The Ever Shrinking Wheel.







Based on a suggestion from a reader, I thought it would be interesting to see how wheels shrank and then rebounded in size from 1991 to 1995. I know this topic has been well covered on here over the years, but it is spread out over many posts. I figured it would be handy to have a quick retrospective in one place.

The wheels for 1991 were in the mid 50s to low 60 mm range. Real fired the first shot in the tiny wheel battle with their aptly named 53 mm Small Wheel.

Nearly everything for 1992 was in the 40s. Toxic took it under 40 with their 39'ers. Union and OJ had the only 50 mm wheels. In the course of one year, wheels dropped a full 10 mm.

Wheels bottomed out in 1993 with the majority of sizes in the low to mid 40s. A few companies have 39 mm wheels, too. The smallest documented wheel size I found was 37 mm. Stereo and Spitfire each had a wheel at that size. World Industries made one for Daewon Song that was 37.5 mm.
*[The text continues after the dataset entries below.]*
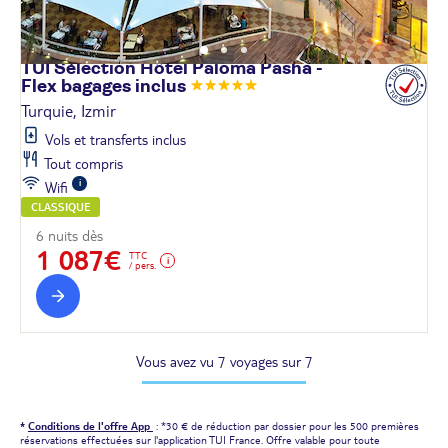
TUI Sélection Hôtel Paloma Pasha -
Flex bagages
inclus
Turquie, Izmir
Vols et transferts inclus
Tout compris
Wifi
CLASSIQUE
6 nuits dès
1 087€
TTC
/ pers.
Vous avez vu 7 voyages sur 7
*
Conditions de l'offre App
: *30 € de réduction par dossier pour les 500 premières
réservations effectuées sur l'application TUI France. Offre valable pour toute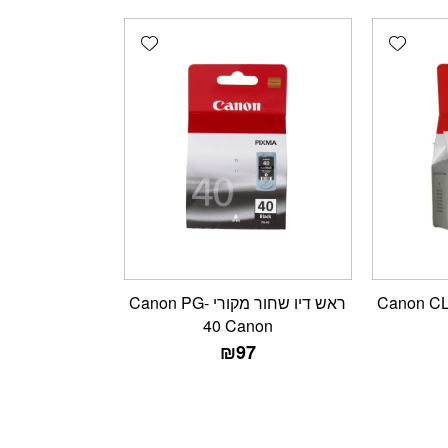
Add wishlist
Add wishlist
ש דיו צבעוני מקורי Canon CL-
ראש דיו שחור מקורי Canon PG-
40 Canon
₪
97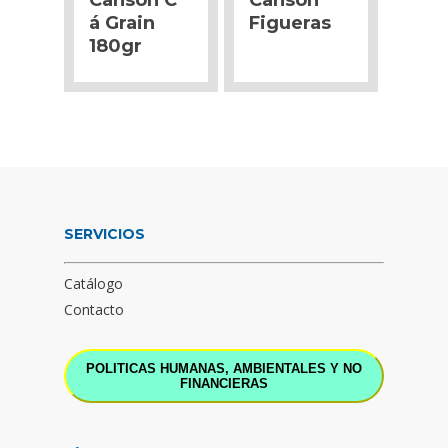
Canson C’
Canson
á Grain
Figueras
180gr
SERVICIOS
Catálogo
Contacto
POLITICAS HUMANAS, AMBIENTALES Y NO
FINANCIERAS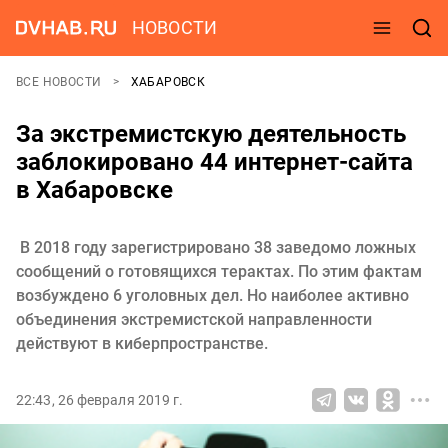
НОВОСТИ
ВСЕ НОВОСТИ
ХАБАРОВСК
За экстремистскую деятельность
заблокировано 44 интернет-сайта
в Хабаровске
В 2018 году зарегистрировано 38 заведомо ложных
сообщений о готовящихся терактах. По этим фактам
возбуждено 6 уголовных дел. Но наиболее активно
объединения экстремистской направленности
действуют в киберпространстве.
22:43, 26 февраля 2019 г.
The sizes started to stabilize in 1994 and 95. There are still some in the low 40s, but most are in the mid to upper 40s. 50 mm and larger wheels begin to make a much needed return.

In the years since the wheels shrank, skateboarding reached the important conclusion that this isn't fun to do if you can't roll smoothly. Wheels rebounded to cover a variety of sizes in the 50 mm range. This would be the more practical size range. Lower 50s for technical street skating, mid 50s for everything, and upper 50s for transitions. Of course, some of this is driven by user preferences, but that's a general breakdown of what works best for the assorted types of terrain.
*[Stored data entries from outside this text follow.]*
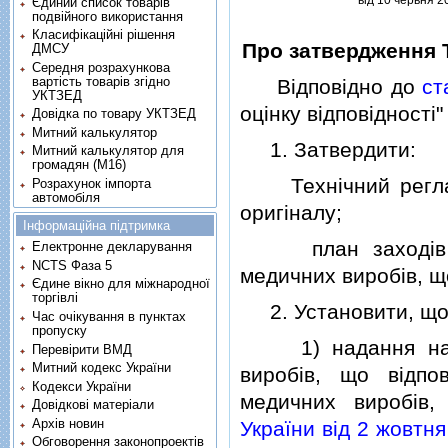
вiд 10 червня 2
Єдиний список товарів
подвійного використання
Класифікаційні рішення
Про затвердження 
ДМСУ
Середня розрахункова
вартість товарів згідно
Вiдповiдно до
ст
УКТЗЕД
оцiнку вiдповiдностi
Довідка по товару УКТЗЕД
Митний калькулятор
1. Затвердити:
Митний калькулятор для
громадян (М16)
Технiчний реглам
Розрахунок імпорта
автомобіля
оригiналу;
Інформаційна підтримка
план заходiв iз 
Електронне декларування
NCTS Фаза 5
медичних виробiв, щ
Єдине вікно для міжнародної
торгівлі
2. Установити, що
Час очікування в пунктах
пропуску
1) надання на ри
Перевірити ВМД
Митний кодекс України
виробiв, що вiдпо
Кодекси України
медичних виробiв
Довідкові матеріали
Архів новин
України вiд 2 жовтня
Обговорення законопроектів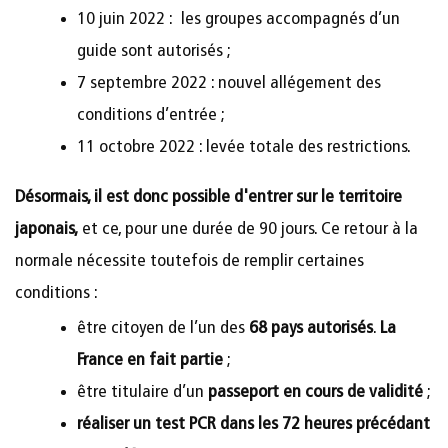
10 juin 2022 : les groupes accompagnés d’un
guide sont autorisés ;
7 septembre 2022 : nouvel allégement des
conditions d’entrée ;
11 octobre 2022 : levée totale des restrictions.
Désormais, il est donc possible d'entrer sur le territoire
japonais,
et ce, pour une durée de 90 jours. Ce retour à la
normale nécessite toutefois de remplir certaines
conditions :
être citoyen de l’un des
68 pays autorisés
.
La
France en fait partie
;
être titulaire d’un
passeport en cours de validité
;
réaliser un test PCR dans les 72 heures précédant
The spreads are from CCS catalogs. It goes from top to bottom:
1. Fall 1991
2. Winter 1992
3. 1993 (probably fall)
4. Fall 1994
5. Fall 1995

Notes:

It was odd to me that Spitfire wasn't always in the CCS catalog. They're in only two of these scans, 1991 and 1994.
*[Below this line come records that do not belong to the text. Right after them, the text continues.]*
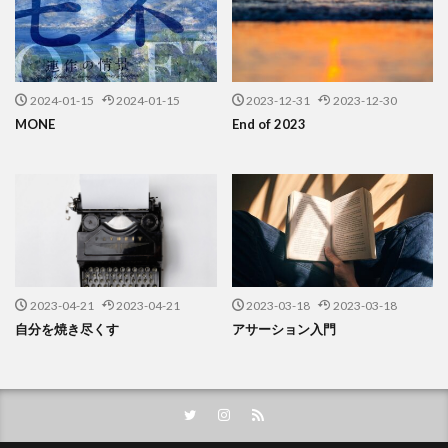
2024-01-15
2024-01-15
2023-12-31
2023-12-30
MONE
End of 2023
2023-04-21
2023-04-21
2023-03-18
2023-03-18
自分を焼き尽くす
アサーション入門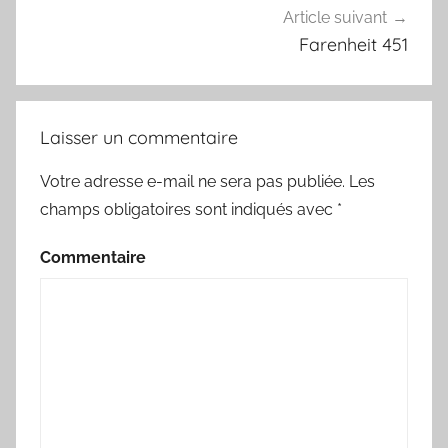
Article suivant
Farenheit 451
Laisser un commentaire
Votre adresse e-mail ne sera pas publiée.
Les
champs obligatoires sont indiqués avec
*
Commentaire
These things suck to scan. It's so much boring work for one day of content. That's why I didn't include wheels or trucks the first time around for the CCS feature in September 2016.

2 comments:

Justin said...

I really should have included a wheels page from 1996 to cover the complete size rebound. Oops.

Anonymous said...

Still have my Real Small Wheels. Sadly there are only 4. The shop I bought them from in Jersey opted out of the “6 pack” marketing pitch that Real had.